**Request 1:** Please rewrite the paragraph of the FSLRC article that begins "The FSLRC has sought the formation" as a short bulleted list, keeping its main facts.
**Request 2:**
Using the FSLRC article, answer these questions:
(a) Who headed the 10-member panel that produced the report?
(b) How many dissenting views does the report contain?
(c) Roughly how many legislative changes does Subir Gokarn say the roadmap requires?
**Request 3:** Extend the FSLRC article by writing the paragraphs that follow its final sentence.

━━━ Source ━━━

Such turf battles will only heat up further, judging things by the Fina­n­c­ial Sector Legislative Reforms Comm­iss­ion’s (FSLRC) recently rel­e­ased two-volume report submitted late last month. Produced by a 10-member panel hea­ded by Justice (retd) Srikrishna, this tongue-twister of a report puts the spotlight on the RBI’s multiple roles and powers, the need to resolve regulatory overlaps and how the customer needs to be the focus of financial regulation. To this end, the FSLRC has recommended sweeping changes (see box). And Prime Minister Manmohan Singh recently told CII that they were being “carefully considered” by the government.

At the very heart of the proposed FSLRC changes is the taking away of capital controls and debt management that currently lie with the RBI. Monetary policy will be its primary focus (with caveats). This is being seen in some quarters as a way to increase political control over the central bank. “We have concerns regarding debt man­agement, autonomy and so on,” says a senior RBI official off-the-record. “The role of the central bank being underlined by the government is a departure from current practice,” he adds.

The FSLRC has sought the formation of a separate Monetary Policy Com­mission, with five external members selected by the government, apart from two members who will be from the RBI. This, say experts, will indirectly deliver greater control over the monetary policy to the finance ministry, which as an entity naturally has a political remit too. It is this issue that has alw­ays been the crux of the battle between the RBI and the finance ministry. “We are still living with colonial laws that need to be changed to reflect current conditions. Where RBI is concerned it should remain strong...at present there’s a lot of conflict within the RBI itself,” says D.K. Mittal, former secretary, financial services.

Will these changes suggested by the FSLRC strengthen financial services and lead to better consumer protection? The report itself contains four dissenting views on various issues concerning the role of the RBI. “It is more than a difference of opinion, which you can resolve. This is a difference on the fundamentals, so it’s become a note of dissent,” says FSLRC panel member Y.H. Malegam, past president of the Institute of Chartered Accountants of India, who feels the RBI’s control over capital flows and nbfcs should remain unchanged.

The FSLRC report is ambitious, to say the least. Instead of working within the existing framework, it suggests an entire overhaul, including new bodies, new laws, roles, goals and objectives clearly defined. And it places the responsibility of mandating those goals and objectives, especially in the case of RBI, in the hands of the finance ministry. “It is a roadmap that requires around 60 legislative changes. The obvious question is, if you implement some changes and not others, will it work? What do you prioritise without doing harm?” asks former RBI deputy governor Subir Gokarn, currently director of think tank Brookings India.

Gokarn is reported to have not got an extension at the RBI, though widely tipped to do so, as his take on economic policy was not in tune with the North Block views. “The (monetary) committee framework will work best when it is universally perceived to be completely autonomous and independent,” says he. Replacing the current advisory committee—whose views are not binding on the RBI governor—with a voting committee (as in the UK) is fine in theory, but depends on who is going to appoint the members.

━━━ Supplied material ━━━

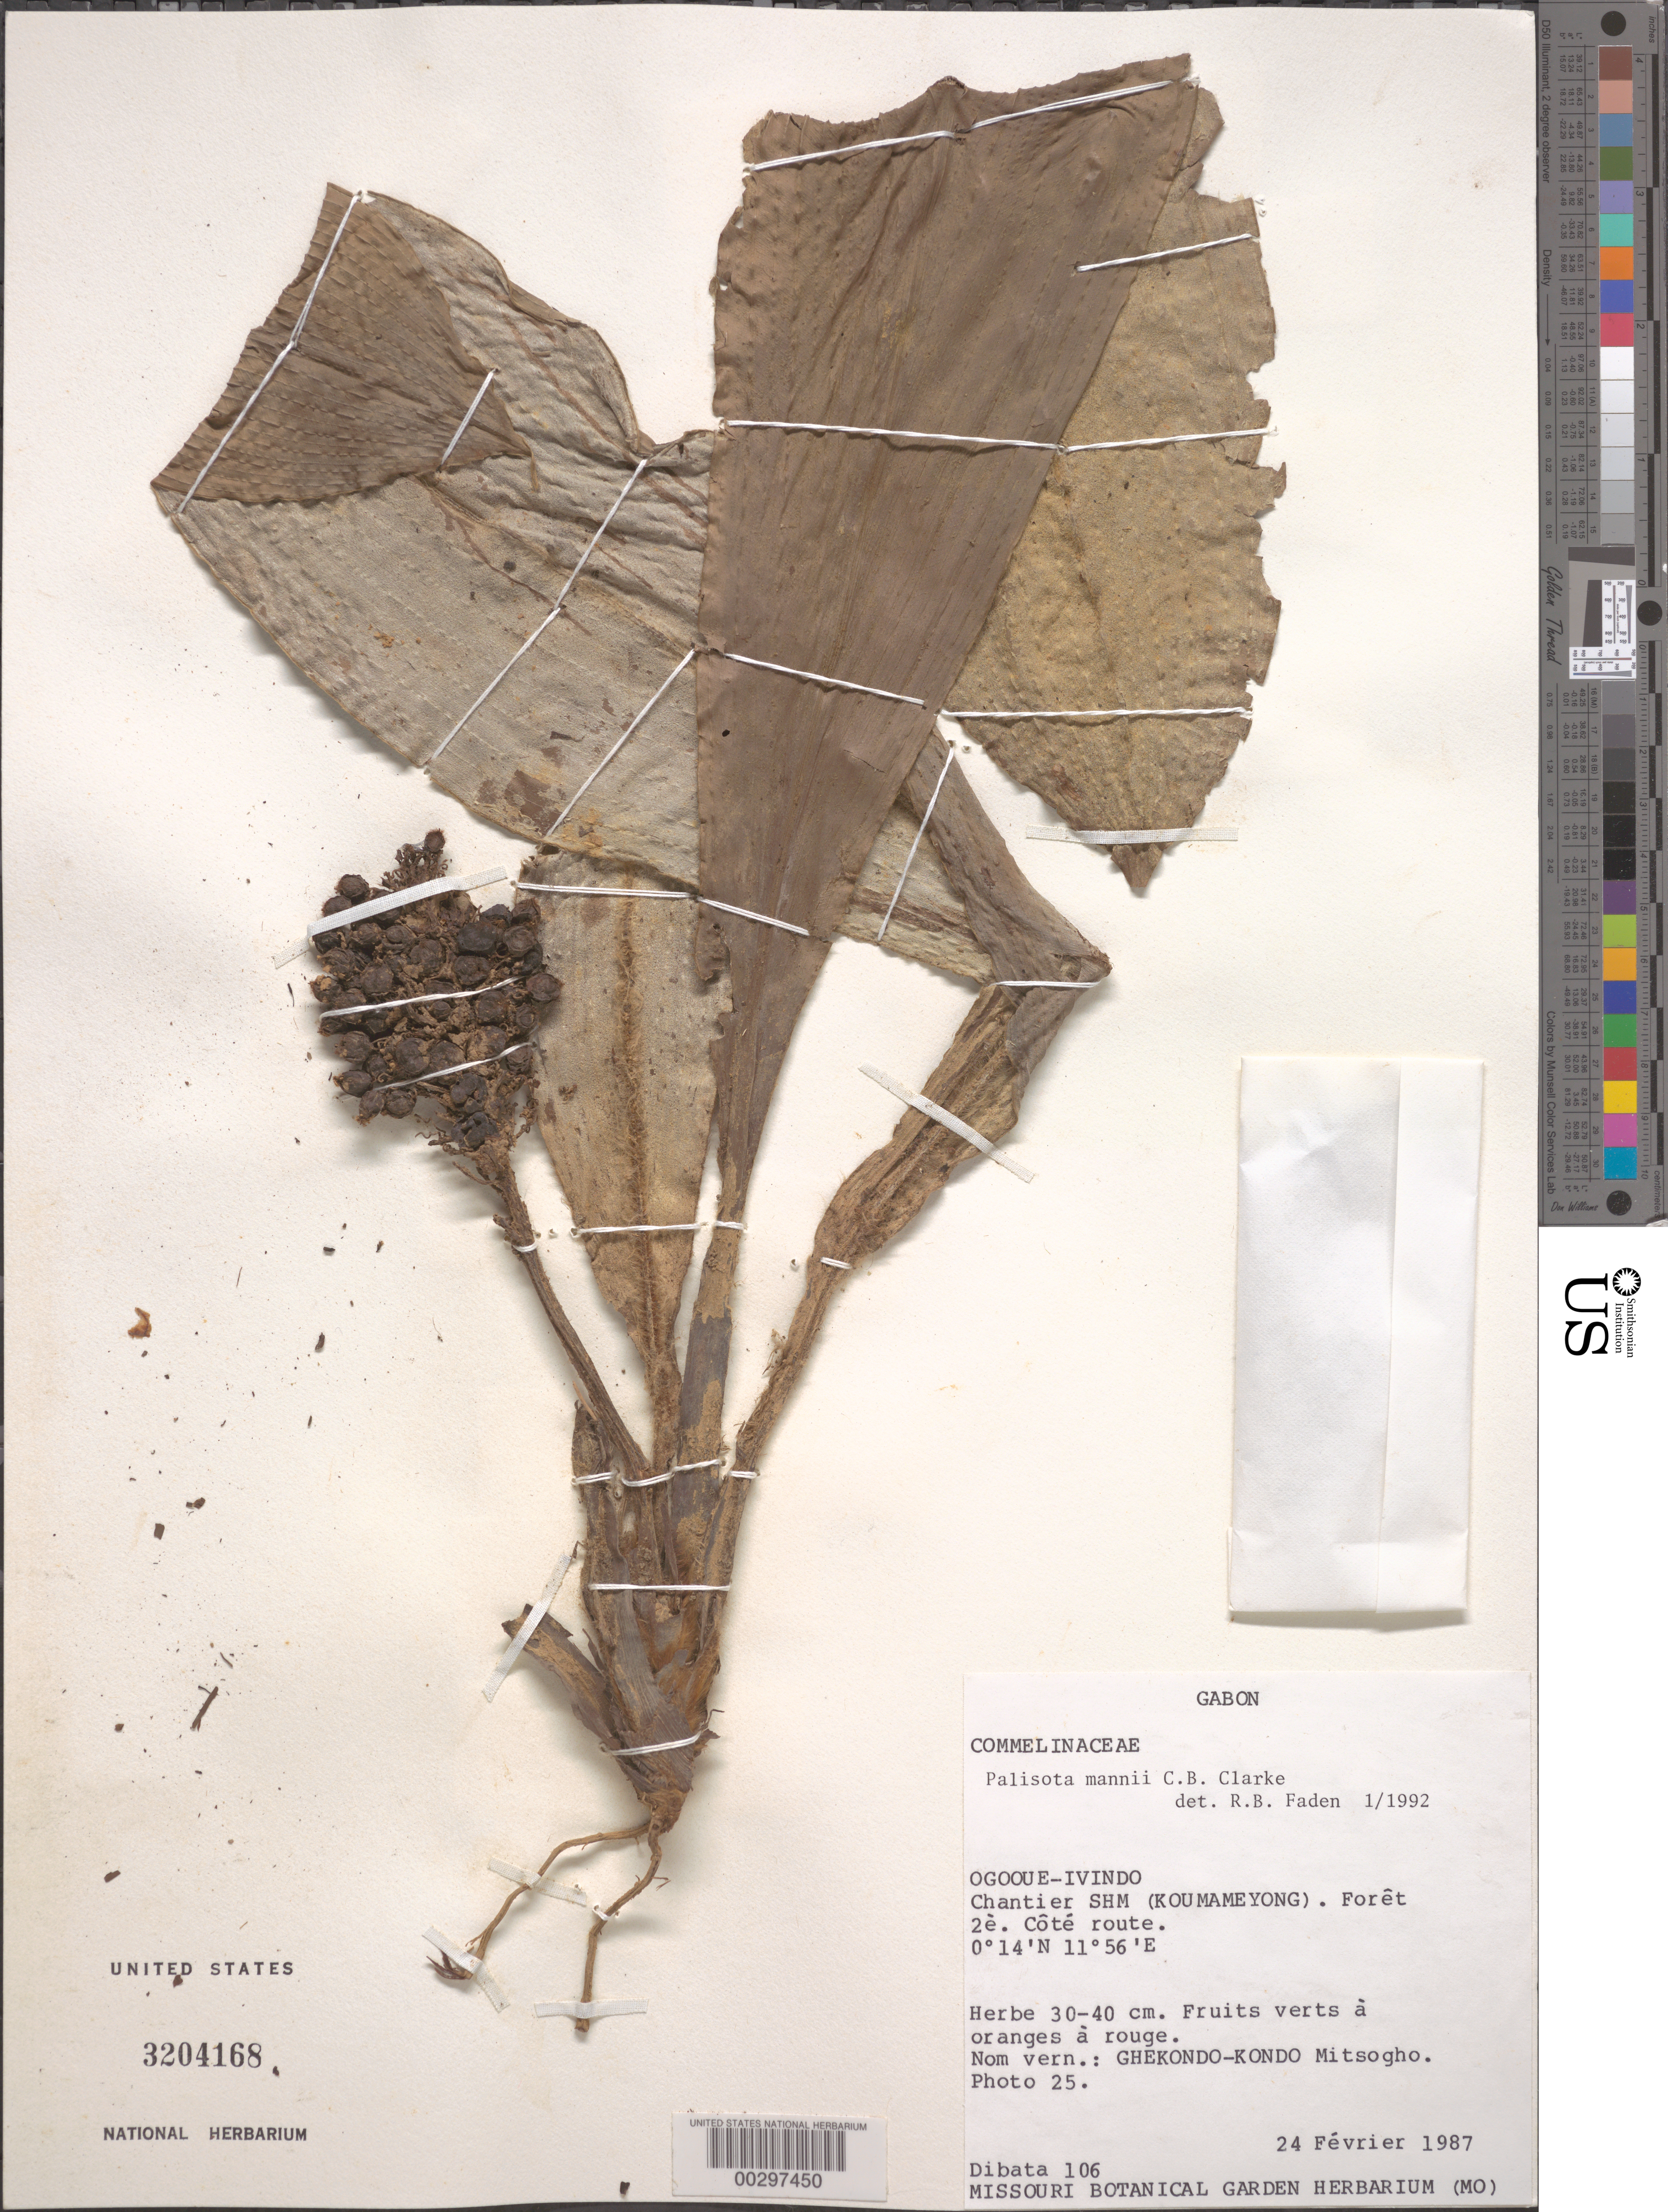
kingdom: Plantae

━━━
━━━ Supplied material ━━━

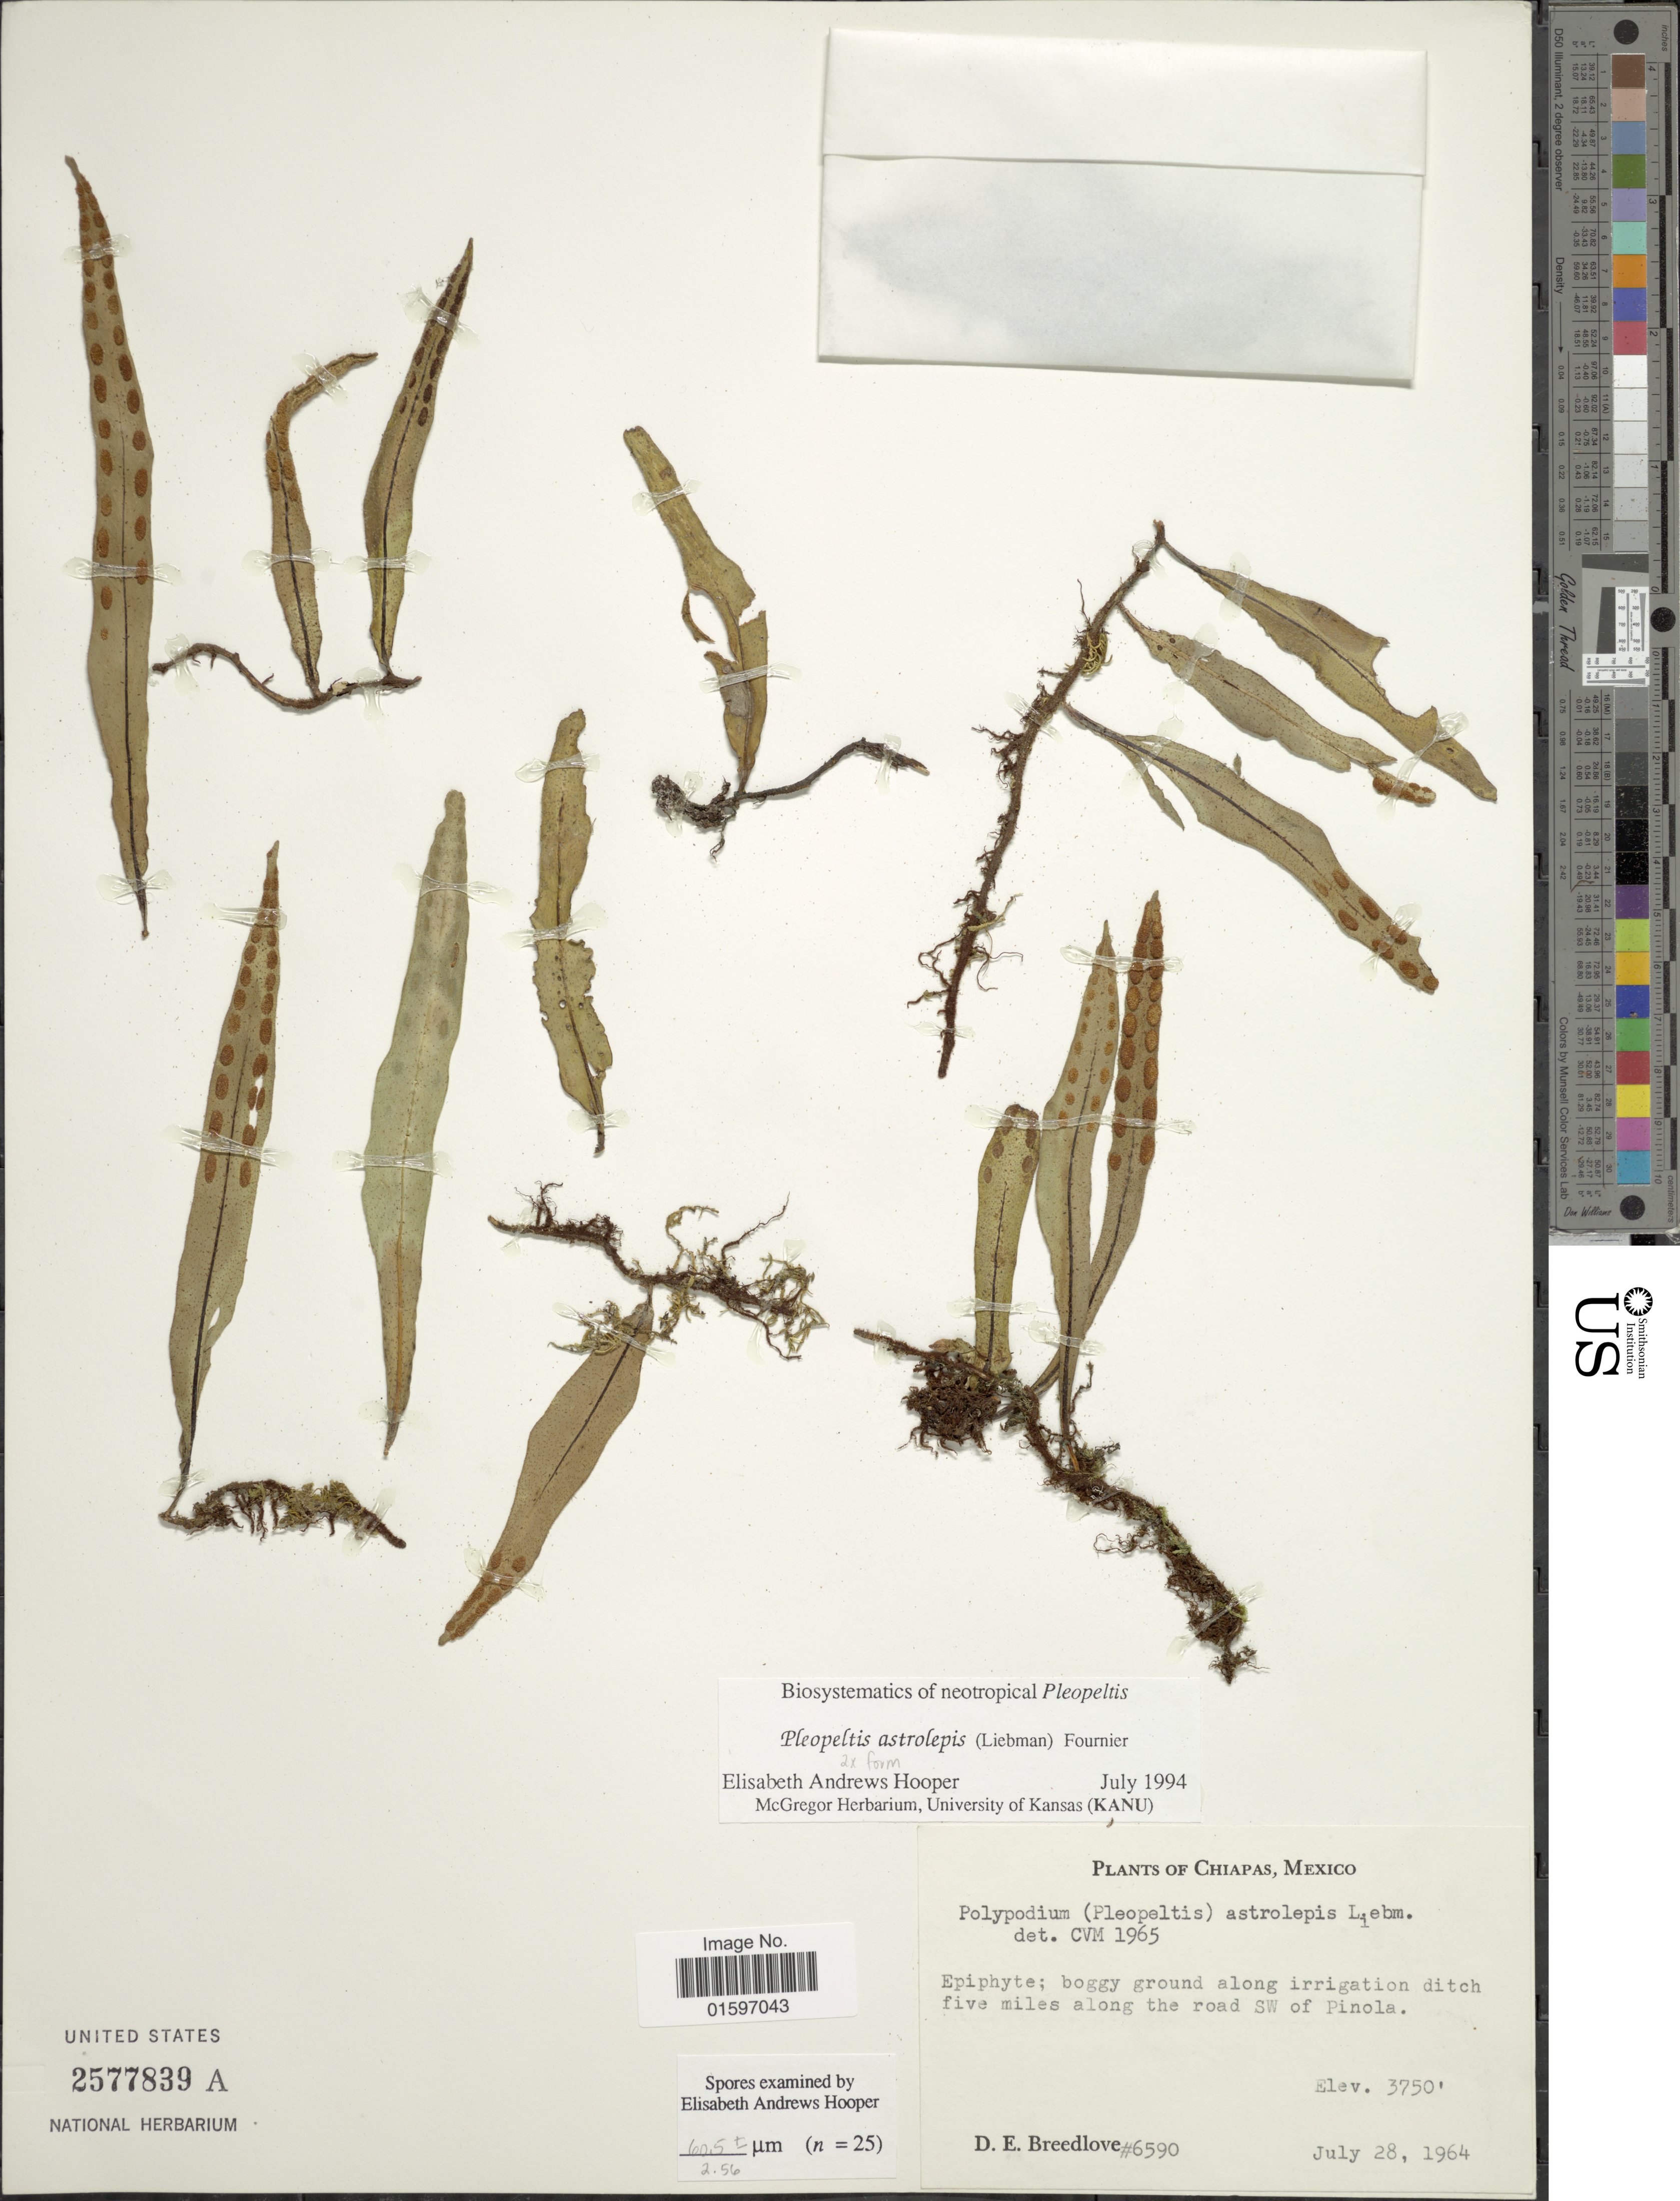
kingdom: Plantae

━━━

**Reply 1:**
- The FSLRC wants a separate Monetary Policy Commission with five external members selected by the government and two members from the RBI.
- Experts say this would indirectly give more control over monetary policy to the finance ministry, which has a political remit.
- This issue has always been the crux of the battle between the RBI and the finance ministry.
- D.K. Mittal, former secretary, financial services, says colonial-era laws must change to reflect current conditions. He says the RBI should remain strong but has much internal conflict.

**Reply 2:**
(a) Justice (retd) Srikrishna
(b) Four
(c) Around 60

**Reply 3:**
On another front, Shankar Acharya of icrier voices concerns about the recommendations to reduce the powers of the central bank and taking out debt management fund out of its purview, calling it “absurd to the point of stupidity”. “If implemented, the powers will go to the finance ministry or some other regulator who may not do as good a job as the RBI,” says Acharya.

Inter-regulatory battles have been cropping up over the last few years, given overlaps in the nature of products sold. Consider the IRDA-SEBI battle over ULIPS; or the war over pension products between the PFRDA and IRDA; or even forward market contracts between SEBI and the FMC. Clearly, it is the crossovers and the varied definitions that require this rethink on regulation. Though there is no clear sug­­gestion for setting up a super regulator in the report, many see a drift (or would like to) in that direction.

Debashis Basu, editor, Moneylife, says it is bizarre that nowhere in the FSLRC recommendations have they made out a case for a unified regulator. They have pointed out regulatory overlaps and so on, but those could also have been sorted out through a body like the HLCC (High Level Coordination Committee on Financial and Capital Markets) fairly quickly. “What the system needs is not a complete overhaul but better enforcement. It needs accountability for this massive architecture of products, distribution structures and so on that we currently have,” says he.

Experts agree that in a dynamic financial services sector, laws need review, because businesses, products and consumer expectations are constantly changing. However, in India, it isn’t thinking on reforming laws or regulation that is lacking, but the political will to see it through. Citing the case of the UK, Ashvin Parekh, partner, Ernst & Young, says, “With the necessary legislative changes, they empowered the fsa to get into arbitrages for all areas, be it areas of capital, products, distribution or investor protection.”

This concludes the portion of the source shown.